Detroit’s tipping point is a warning for Chicago

Detroit’s tipping point is a warning for Chicago

by Paul Kersey How did Detroit get to be the urban disaster area it is today? One tipping point come in 1978, when a union got a “win” that cost the city, and eventually its own members, dearly. This “win” came in the form of a raise concession granted to a powerful police union, which...

by Paul Kersey

How did Detroit get to be the urban disaster area it is today? One tipping point come in 1978, when a union got a “win” that cost the city, and eventually its own members, dearly.

This “win” came in the form of a raise concession granted to a powerful police union, which led to years of hardship and financial struggles.
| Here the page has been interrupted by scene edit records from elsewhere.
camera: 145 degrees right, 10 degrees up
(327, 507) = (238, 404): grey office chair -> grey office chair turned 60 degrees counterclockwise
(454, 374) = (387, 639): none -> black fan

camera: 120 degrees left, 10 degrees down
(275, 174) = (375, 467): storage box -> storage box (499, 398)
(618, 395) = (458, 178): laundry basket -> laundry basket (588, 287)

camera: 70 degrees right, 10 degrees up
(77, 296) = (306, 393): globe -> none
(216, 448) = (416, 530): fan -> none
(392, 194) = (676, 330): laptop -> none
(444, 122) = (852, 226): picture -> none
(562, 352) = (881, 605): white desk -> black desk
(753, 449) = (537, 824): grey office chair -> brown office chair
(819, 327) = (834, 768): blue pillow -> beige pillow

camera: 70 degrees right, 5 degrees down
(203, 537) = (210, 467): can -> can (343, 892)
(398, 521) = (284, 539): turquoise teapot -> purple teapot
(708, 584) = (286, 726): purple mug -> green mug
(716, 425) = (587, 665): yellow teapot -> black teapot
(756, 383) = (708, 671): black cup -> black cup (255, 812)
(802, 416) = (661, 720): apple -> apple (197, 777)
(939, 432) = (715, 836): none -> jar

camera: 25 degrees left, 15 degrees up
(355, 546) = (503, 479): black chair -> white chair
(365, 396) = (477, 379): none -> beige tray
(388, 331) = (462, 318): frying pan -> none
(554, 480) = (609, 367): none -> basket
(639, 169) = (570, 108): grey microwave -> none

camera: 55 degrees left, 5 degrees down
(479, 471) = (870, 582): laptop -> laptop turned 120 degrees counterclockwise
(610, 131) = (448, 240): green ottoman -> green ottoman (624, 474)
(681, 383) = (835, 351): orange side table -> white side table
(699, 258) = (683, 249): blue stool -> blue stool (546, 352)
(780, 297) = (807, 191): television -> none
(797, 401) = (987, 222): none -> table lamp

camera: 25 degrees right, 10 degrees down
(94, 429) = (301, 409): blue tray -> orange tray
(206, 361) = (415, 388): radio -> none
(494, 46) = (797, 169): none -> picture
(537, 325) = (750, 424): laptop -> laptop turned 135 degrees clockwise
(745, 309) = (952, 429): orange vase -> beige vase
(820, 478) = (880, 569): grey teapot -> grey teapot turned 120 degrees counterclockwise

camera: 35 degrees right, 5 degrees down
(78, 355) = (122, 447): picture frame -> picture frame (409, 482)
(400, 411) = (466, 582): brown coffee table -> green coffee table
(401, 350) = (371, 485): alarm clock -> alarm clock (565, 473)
Even before 1978, Detroit had serious problems. For a decade after widespread riots in 1967, families relocated to the suburbs at an alarming pace. Detroit lost more than 300,000 residents between 1970 and 1980.

But in the fall of 1978, the city of Detroit showed signs of recovery. Crime rates were dropping – by 19 percent in 1977 alone – and as the Detroit News observed, “People are beginning to return to the downtown … beginning to lose their wariness about venturing into the city.”

Detroit’s health was still precarious though. The city’s budget was tight, and Mayor Coleman Young needed a lean contract with the police and firefighter unions to make it work.

Young had a background in radical politics through the United Auto Workers union and in the civil rights movement, and he had been sharply critical of police tactics, so his relationship with the police union was already poor. Then the police union insisted on a cost-of-living adjustment that was especially costly in that era of high inflation. Young argued, correctly, that the city could not afford the raises. An arbitrator was appointed to settle the issue, and he sided with the police.

The ruling did serious damage to Detroit’s budget. Young eventually resorted to large-scale layoffs of police officers. Over the next two years the Detroit police force was cut by more than 25 percent. Crime rates jumped 15 percent in 1980. In 1981, the union agreed to a three-year wage freeze, but by then Detroit’s decline had taken on a momentum of its own.

It would be unfair to put all the blame on the police and fire unions. Racial discord, setbacks in the automobile industry, and the controversial policies of Mayor Coleman Young all played their part.

But it is very possible that if the union had lost its arbitration hearing in 1978, the city as a whole would be in far better shape today – and so would thousands of city workers.

Today the city of Chicago faces a lot of the same challenges that Detroit did in 1978. Chicago’s population has dropped by 200,000 in the last decade, and violent crime rates are among the highest for major cities.

The city’s budget is in poor shape, too. Pensions in particular are dangerously underfunded, and Chicago Public Schools is shuttering 50 schools in an attempt to close a $1 billion dollar budget hole.

And in spite of all that, the city’s unions are still “winning” contracts that Chicago’s taxpayers cannot afford – and that are backfiring on government workers.

Last fall’s teacher strike by the militant Chicago Teachers Union saddled a troubled school district with even higher wages and larger pension costs. Chicago Public Schools have responded just as the Detroit Police Department did – with massive layoffs.

Union officials might try to disguise their wants as moral obligations, but no community can afford to give government workers everything they might want. No city should ever be forced to bankrupt itself.

Local government workers need to balance their own wants against the health of the communities they serve. If they don’t, they can tear down their communities; and government workers should not think they will be exempt from the suffering.

Has Chicago reached its tipping point? It is too early to say, but one thing is certain: Chicago must be allowed to live within its means, and that in turn means that it must be able to hold the line on employee costs while providing basic services such as quality education and public safety. The alternative is not some sort of workers’ paradise, but a ruined city where all – public workers included – are worse off.


Paul Kersey grew up in the City of Detroit, just a few blocks from Eight Mile Road. and attended MacKenney Elementary School — a Detroit public school — on the city’s Northwest side. Kersey’s family still resides in the Metro Detroit area, and he regularly visits for such things as Detroit-style pizza (gives Chicago a run for its money, says he) and Tigers games. “Detroit is both a tragedy and a scandal,” says Paul, “The sheer waste is mindboggling. Someday we’ll get around to telling the real story of the place, and when that happens our whole national conversation is going to be different.”